▶ [Yapılacak iş]
Aşağıdaki Maoculuk eleştirisi metnini son cümlesinden sonra sürdürebilir misin?

▶ [Metin parçası]
- - - - -

Maoculuk biçiminde yansıyan küçük burjuva devrimciliğiyle teori
ve yöntem açısından hesaplaşmak için anlayışlarını analiz
etmek gerekir.
Emperyalizme,
faşizme, baskı ve zulme karşı mücadele eden ve coğrafyamızda
nasıl mücadele edilmesi gerekiyorsa öyle mücadele eden bu
arkadaşlara yöneltilen eleştiriler, onları ne denli ciddiye
aldığımın ve devrimci olarak gördüğümün doğrudan bir
ifadesi olarak da algılanmalıdır.
Arkadaşların,
eleştirilerimi “dost acı söyler” anlamında
değerlendirmelerini isterim.
*
Ayrıca
belirteyim: Okur bu kitapta, farklı açılardan yorumlamaya açık
olan anlayışların tekrarıyla karşılaşacaktır. Lenin'in,
Marks-Engels'in ve tabii ki Maocuların bazı anlayışları, farklı
açılardan değerlendirilmek için tekrarlanmıştır.

- - - - -

▶ [Veri kümesi içeriği]
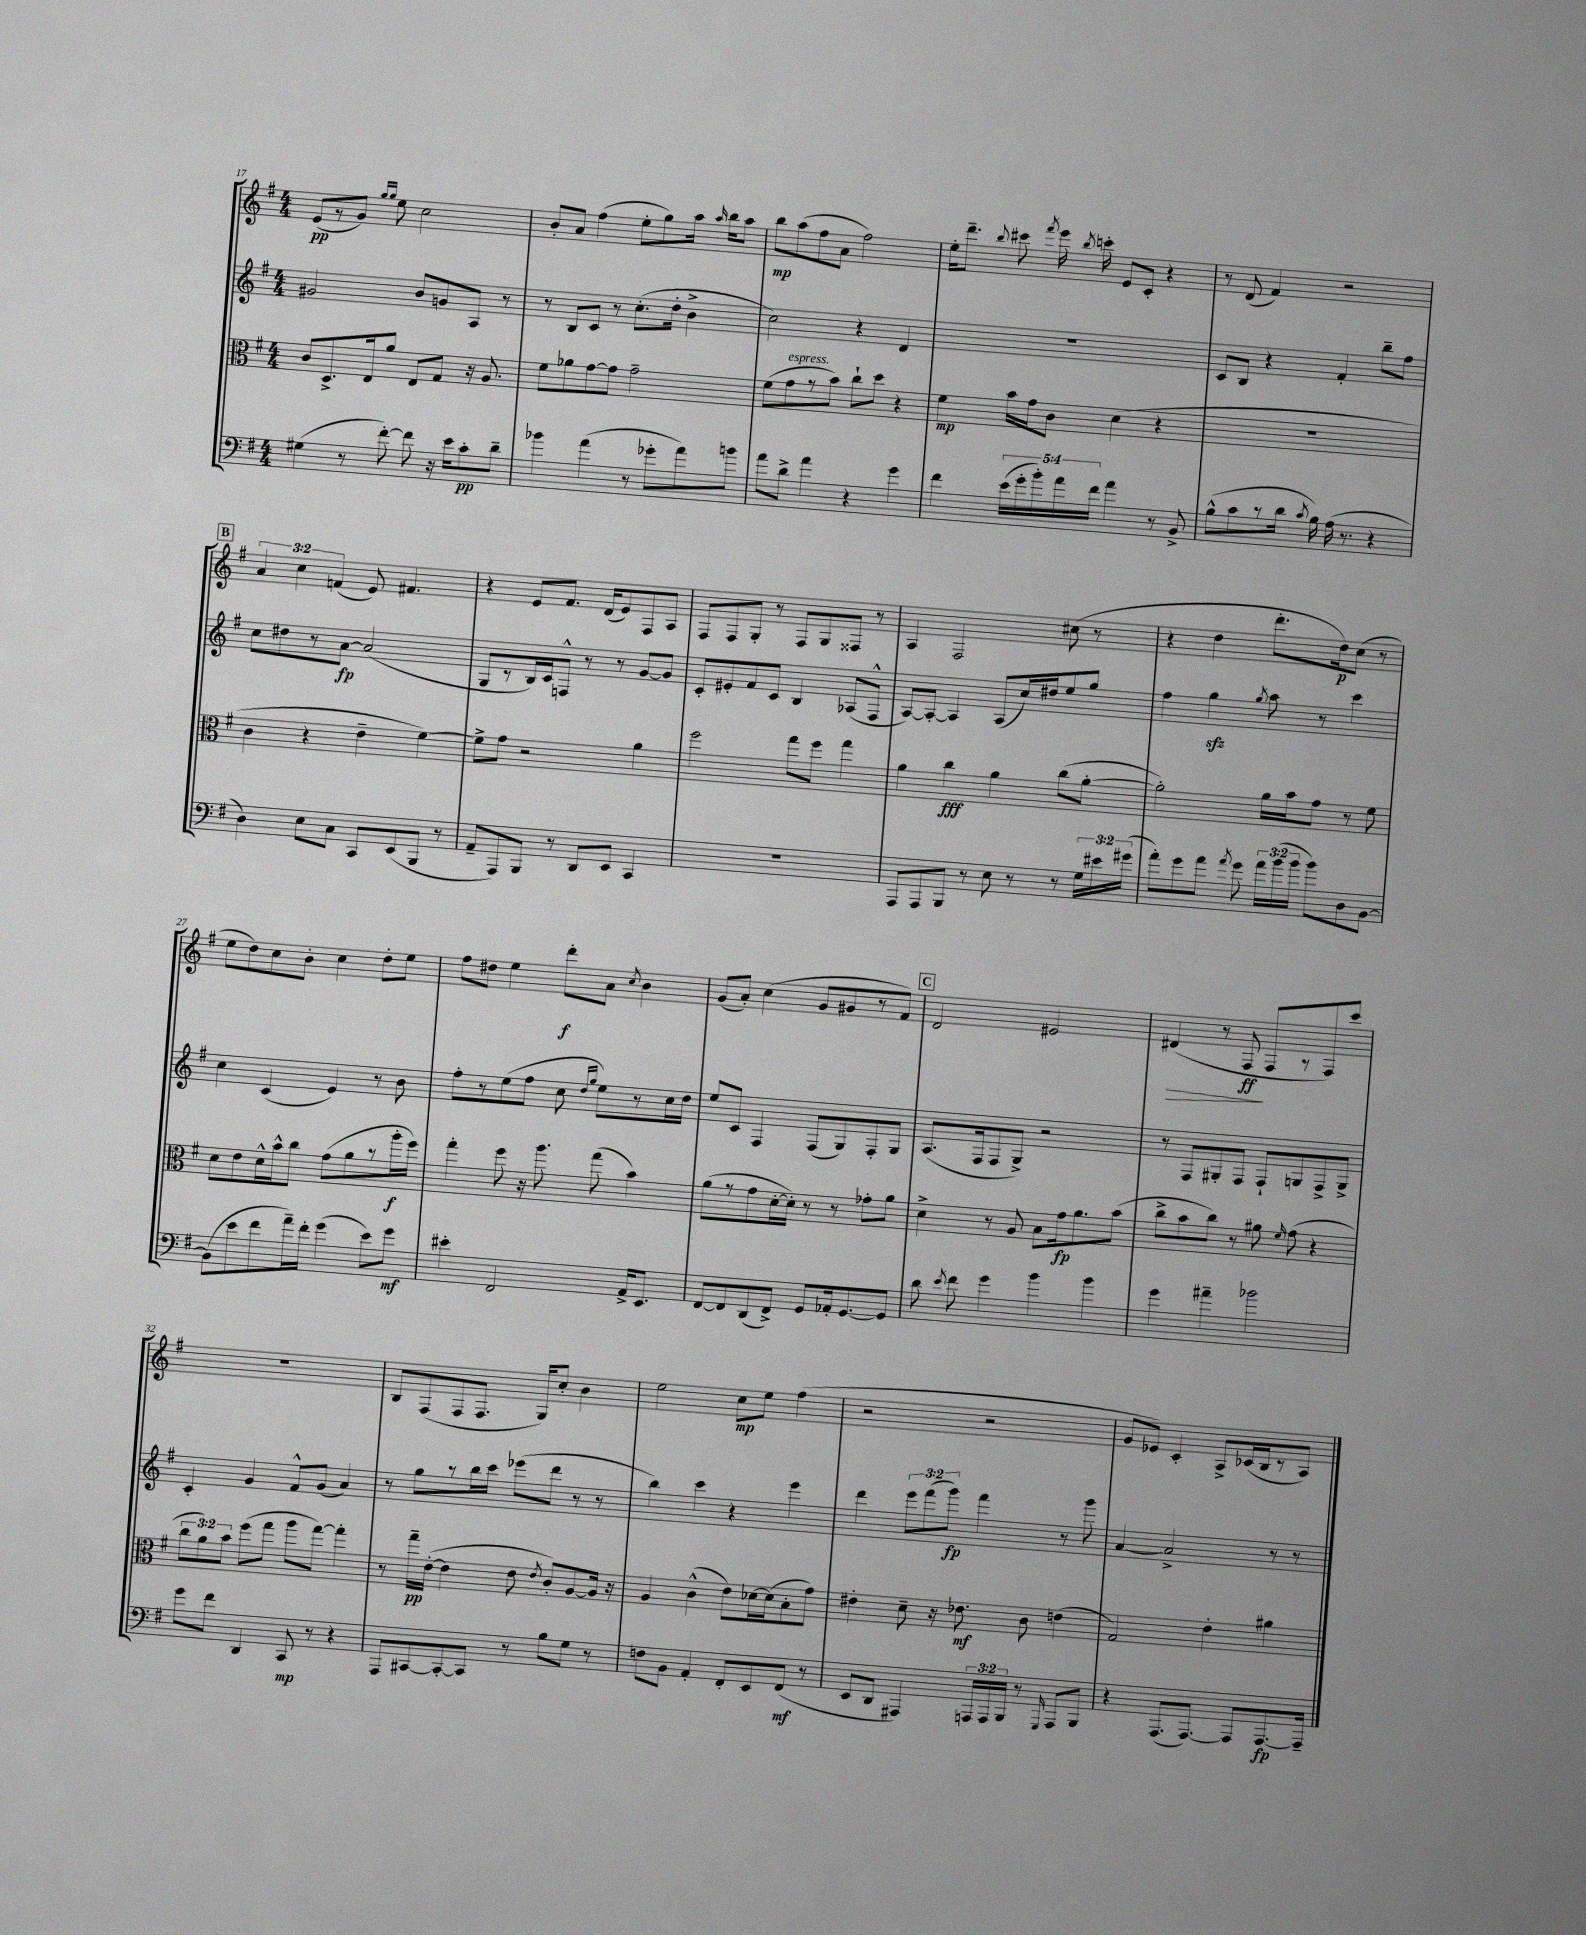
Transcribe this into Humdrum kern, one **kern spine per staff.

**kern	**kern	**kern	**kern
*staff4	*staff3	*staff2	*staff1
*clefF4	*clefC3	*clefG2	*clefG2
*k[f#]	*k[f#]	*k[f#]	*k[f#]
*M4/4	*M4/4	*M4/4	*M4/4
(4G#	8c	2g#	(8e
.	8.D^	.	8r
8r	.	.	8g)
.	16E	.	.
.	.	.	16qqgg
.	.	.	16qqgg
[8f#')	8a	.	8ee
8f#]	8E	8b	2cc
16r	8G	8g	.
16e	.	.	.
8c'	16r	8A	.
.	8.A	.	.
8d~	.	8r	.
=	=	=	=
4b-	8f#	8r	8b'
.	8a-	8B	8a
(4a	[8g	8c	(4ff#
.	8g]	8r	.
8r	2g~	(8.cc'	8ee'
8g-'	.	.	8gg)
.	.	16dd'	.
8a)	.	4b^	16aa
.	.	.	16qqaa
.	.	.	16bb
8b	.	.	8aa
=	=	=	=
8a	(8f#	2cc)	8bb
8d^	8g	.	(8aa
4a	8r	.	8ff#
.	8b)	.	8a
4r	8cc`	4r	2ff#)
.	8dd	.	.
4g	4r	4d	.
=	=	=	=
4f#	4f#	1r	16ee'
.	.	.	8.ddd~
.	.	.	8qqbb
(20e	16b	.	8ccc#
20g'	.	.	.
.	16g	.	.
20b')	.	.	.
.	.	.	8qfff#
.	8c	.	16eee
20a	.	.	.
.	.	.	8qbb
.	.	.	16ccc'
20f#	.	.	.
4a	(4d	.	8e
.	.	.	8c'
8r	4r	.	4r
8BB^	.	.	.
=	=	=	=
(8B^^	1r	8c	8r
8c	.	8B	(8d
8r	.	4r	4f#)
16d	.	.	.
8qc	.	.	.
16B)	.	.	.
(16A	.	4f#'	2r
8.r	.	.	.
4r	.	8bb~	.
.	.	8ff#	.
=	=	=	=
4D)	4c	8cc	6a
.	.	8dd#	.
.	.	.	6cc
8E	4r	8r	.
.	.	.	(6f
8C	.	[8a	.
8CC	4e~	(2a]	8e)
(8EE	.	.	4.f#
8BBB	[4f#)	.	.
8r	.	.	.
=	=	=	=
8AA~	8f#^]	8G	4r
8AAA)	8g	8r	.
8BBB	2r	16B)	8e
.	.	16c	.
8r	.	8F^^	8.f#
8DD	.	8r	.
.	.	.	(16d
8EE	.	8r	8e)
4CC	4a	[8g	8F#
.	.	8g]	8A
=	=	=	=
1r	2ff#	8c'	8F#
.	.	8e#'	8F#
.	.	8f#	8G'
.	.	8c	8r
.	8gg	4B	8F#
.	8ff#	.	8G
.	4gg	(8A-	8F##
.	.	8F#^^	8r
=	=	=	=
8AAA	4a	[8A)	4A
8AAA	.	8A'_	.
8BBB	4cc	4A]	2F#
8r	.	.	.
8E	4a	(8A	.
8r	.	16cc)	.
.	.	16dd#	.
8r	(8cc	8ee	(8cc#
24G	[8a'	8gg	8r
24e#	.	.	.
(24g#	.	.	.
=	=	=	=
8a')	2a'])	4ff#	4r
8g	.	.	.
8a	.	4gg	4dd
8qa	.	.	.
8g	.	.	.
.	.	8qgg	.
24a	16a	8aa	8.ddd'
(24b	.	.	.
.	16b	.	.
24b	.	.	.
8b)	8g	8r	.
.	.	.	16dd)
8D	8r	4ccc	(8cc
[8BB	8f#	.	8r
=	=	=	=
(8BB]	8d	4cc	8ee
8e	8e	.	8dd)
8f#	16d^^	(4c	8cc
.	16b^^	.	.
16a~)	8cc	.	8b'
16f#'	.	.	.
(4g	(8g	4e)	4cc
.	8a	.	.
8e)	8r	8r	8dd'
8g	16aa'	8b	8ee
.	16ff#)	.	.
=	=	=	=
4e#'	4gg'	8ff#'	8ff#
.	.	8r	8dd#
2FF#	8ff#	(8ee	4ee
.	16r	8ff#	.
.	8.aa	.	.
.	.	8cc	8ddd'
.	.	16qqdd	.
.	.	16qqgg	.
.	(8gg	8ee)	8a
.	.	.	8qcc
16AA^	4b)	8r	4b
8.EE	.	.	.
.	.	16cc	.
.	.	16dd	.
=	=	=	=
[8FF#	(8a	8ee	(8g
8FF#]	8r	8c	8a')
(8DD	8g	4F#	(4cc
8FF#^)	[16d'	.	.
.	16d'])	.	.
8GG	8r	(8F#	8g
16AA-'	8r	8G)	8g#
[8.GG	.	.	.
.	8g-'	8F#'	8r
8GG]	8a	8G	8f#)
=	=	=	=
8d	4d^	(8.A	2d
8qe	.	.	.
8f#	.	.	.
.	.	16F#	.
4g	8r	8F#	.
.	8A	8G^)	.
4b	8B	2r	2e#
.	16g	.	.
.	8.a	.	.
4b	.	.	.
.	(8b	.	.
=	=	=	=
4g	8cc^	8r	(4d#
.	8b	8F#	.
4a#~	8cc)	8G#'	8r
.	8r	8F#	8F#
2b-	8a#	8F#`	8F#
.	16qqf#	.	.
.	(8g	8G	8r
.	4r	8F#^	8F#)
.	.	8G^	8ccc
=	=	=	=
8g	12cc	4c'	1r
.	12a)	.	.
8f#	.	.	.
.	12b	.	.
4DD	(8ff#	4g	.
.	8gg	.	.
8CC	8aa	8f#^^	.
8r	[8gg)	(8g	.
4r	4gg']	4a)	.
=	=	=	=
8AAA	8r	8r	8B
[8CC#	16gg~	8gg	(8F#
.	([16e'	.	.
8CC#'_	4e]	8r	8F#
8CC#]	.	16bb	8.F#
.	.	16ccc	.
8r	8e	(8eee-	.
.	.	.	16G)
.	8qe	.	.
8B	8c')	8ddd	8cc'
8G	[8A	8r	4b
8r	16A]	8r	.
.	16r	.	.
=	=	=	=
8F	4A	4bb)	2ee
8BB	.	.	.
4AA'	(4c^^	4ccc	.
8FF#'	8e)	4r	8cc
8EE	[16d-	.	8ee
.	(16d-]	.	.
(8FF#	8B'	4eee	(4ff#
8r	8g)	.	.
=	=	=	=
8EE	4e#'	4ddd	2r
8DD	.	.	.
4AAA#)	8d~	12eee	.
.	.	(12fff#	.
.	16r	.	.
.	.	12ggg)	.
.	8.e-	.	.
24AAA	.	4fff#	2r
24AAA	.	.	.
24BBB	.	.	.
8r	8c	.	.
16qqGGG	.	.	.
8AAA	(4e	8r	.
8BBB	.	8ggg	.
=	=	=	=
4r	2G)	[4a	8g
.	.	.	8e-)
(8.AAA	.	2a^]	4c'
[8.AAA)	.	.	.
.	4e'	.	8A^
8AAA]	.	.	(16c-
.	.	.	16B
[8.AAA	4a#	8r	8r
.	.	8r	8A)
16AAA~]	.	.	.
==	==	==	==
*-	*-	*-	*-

- - - - -

▶ [Görev çıktısı]
Bu
çalışmada bolca alıntı yapıldı; adeta yorumlama yerine
alıntılarla cevap verildi. Sıkıcı olabilir; alıntıların
çoğunu dipnot kısmına kaydırabilirdim, ama yapmadım. Olduğu
gibi kalsın istedim. Tabii bu, bir tembelliğin yansıması
değildir. Böyle hareket etmemin; dünya proletaryasının
önderlerinin konuya ilişkin anlayışlarına sürekli ve bazen de
tekrarlayarak yer vermemin bir nedeni var: Arkadaşların, bu
önderlerin düşüncelerine verecekleri cevap veya düşüncelerini
nasıl yorumlayacakları...
Türkiye
somutuyla ilgili olarak arkadaşların analizleri oldukça
sınırlıdır, ama çok amaçlı, farklı yaklaşımla
değerlendirmeye açıktır. Bu nedenle görüşlerini farklı
açılardan değerlendirmek için tekrarlamak zorunda kaldım. Aynı
şekilde, Türkiye somutuyla ilgili verilerde de, özellikle tarım
konusunda kaçınamadığım tekrarlar oldu. Bütün bunlar için
şimdiden özür dilerim.
*
Türkiye'de
Kapitalizmin Gelişmesi çalışmasının birinci kitabında dördüncü
kitabın, yani bu kitabın içeriği de açıklanmıştı. Her ne
kadar bazı konulara değinilse de dördüncü kitabı, çeşitli
nedenlerden dolayı açıklanan içerik doğrultusunda
hazırlayamadım. Belki başka bir zaman o konuları ele alan bir
çalışma yapılır.
*
Bu
kitabın I., II. ve IV. bölümleri 1986-1987 döneminde, III. bölümü
1997'de ve V. Bölüm de Ağustos-Kasım 1999'da hazırlandı ve bazı
eklemelerle güncelleştirilerek (2000-2004 ve 2017) bu haline
getirildi.
Çalışmanın
kitap haline getirilmesine katkıda bulunan arkadaşlara ayrıca
teşekkür ederim.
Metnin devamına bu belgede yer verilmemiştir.